Aşağıdaki mahkeme kararı metninden, "Dava; faturalara dayalı" sözcüklerini içeren ifadeyle açılıp "yerinde olmadığı saptanmıştır." ile kapanan kısmı hiçbir değişiklik yapmadan çıkarın.

**Verilen alıntı:**
+---+

Dava; faturalara dayalı icra takibine davalı tarafça yapılan itirazın iptali isteminden ibarettir.
Davalı yan icra müdürlüğünün yetkisine itiraz etmiş ise de, taraflar arasındaki sözleşmede İstanbul İcra Müdürlükleri yetkili kılındığından ve tacir olan taraflar arasındaki iş bu yetki sözleşmesi geçerli olduğundan, HMK’nun 17. maddesi uyarınca davalı yanın icra müdürlüğünün yetkisine itirazının yerinde olmadığı saptanmıştır.
Mahkememizce tespit edilen uyuşmazlık noktalarında icra edilen yargılama ve tüm dosya kapsamında edinilen vicdani kanaat gereğince, davacı tarafın faturaya dayalı alacak istemine dayalı olarak başlattığı icra takibinin davalı şirketin ödeme emrinin tebliğinden itibaren 7 gün içerisinde vaki itirazı nedeniyle durduğu, itirazın iptali davasının kanuni süre içerisinde ikame edildiği, tarafların ticari defter ve belgeleri üzerinde mali müşavir bilirkişi marifetiyle inceleme yapılmasına karar verilmekle, davacı tarafın 2017-18-19 ve 2020 yılına ait ticari defter ve belgelerini ibraz ettiği, ibraz edilen ticari defterlerin kanuna göre eksiksiz ve usulüne uygun olarak tutulmuş olduğu, açılış ve kapanış tasdiklerinin yaptırıldığı, davalı şirketin ise mahkememizce çıkarılan davetiyenin tebliğine rağmen ticari defterlerini ve sair herhangi bir delili ibraz etmediği bu nedenle davacı tarafça ibraz edilen usulüne uygun olarak tutulmuş ticari defterlerin HMK’nun 222/3. maddesi uyarınca delil vasfını haiz olduğu, davacı tarafça takip konusu faturaların ticari defterlerine kaydedilmiş olduğu, taraflar arasında süregelen ticari ilişki kapsamında davalı şirketin kısmi ödemelerde bulunduğu anlaşılmakla, defterlerini ibraz etmeyen davalı karşısında davacı yanın usulüne uygun olarak tutulmakla delil vasfını haiz ticari defter ve kayıtları ile tüm dosya kapsamındaki belgelerle davalı yandan olan 3.596,00 TL alacağını ispatladığı kanaatine varılarak, davanın kabulü ile itirazın iptaline, faturaya dayanmakla likit olan alacağa istinaden başlatılan takibe haksız itiraz nedeniyle alacağına geç kavuşan davacı lehine %20 oranında icra inkar tazminatına hükmedilmesine dair açıklanan gerekçelerle aşağıdaki şekilde karar vermek gerekmiştir.

+---+

**Veri:**

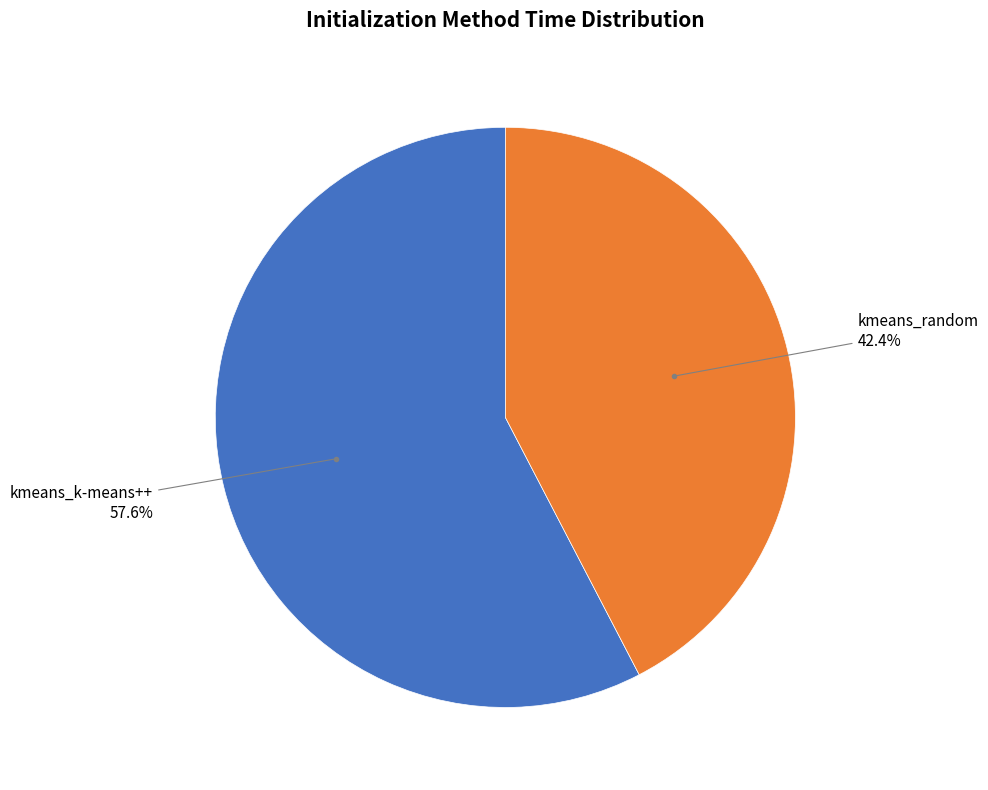

Does any single category account for the majority?

Yes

+---+

**Görev çıktısı:**
Dava; faturalara dayalı icra takibine davalı tarafça yapılan itirazın iptali isteminden ibarettir.
Davalı yan icra müdürlüğünün yetkisine itiraz etmiş ise de, taraflar arasındaki sözleşmede İstanbul İcra Müdürlükleri yetkili kılındığından ve tacir olan taraflar arasındaki iş bu yetki sözleşmesi geçerli olduğundan, HMK’nun 17. maddesi uyarınca davalı yanın icra müdürlüğünün yetkisine itirazının yerinde olmadığı saptanmıştır.